- [TASK INSTRUCTIONS]
Present the lines of the listing below as a numbered list, one line per item, and omit any blank lines.
*** Opening of GIVEN RECORDS ***
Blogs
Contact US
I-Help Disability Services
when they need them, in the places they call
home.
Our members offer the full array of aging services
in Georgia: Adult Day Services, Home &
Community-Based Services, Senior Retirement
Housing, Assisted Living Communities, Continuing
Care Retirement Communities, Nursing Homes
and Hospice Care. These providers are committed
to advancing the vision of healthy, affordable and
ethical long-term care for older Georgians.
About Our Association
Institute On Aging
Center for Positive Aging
*** Close of GIVEN RECORDS ***
- [ANSWER TO THIS PROBLEM]
1. Blogs
2. Contact US
3. I-Help Disability Services
4. when they need them, in the places they call
5. home.
6. Our members offer the full array of aging services
7. in Georgia: Adult Day Services, Home &
8. Community-Based Services, Senior Retirement
9. Housing, Assisted Living Communities, Continuing
10. Care Retirement Communities, Nursing Homes
11. and Hospice Care. These providers are committed
12. to advancing the vision of healthy, affordable and
13. ethical long-term care for older Georgians.
14. About Our Association
15. Institute On Aging
16. Center for Positive Aging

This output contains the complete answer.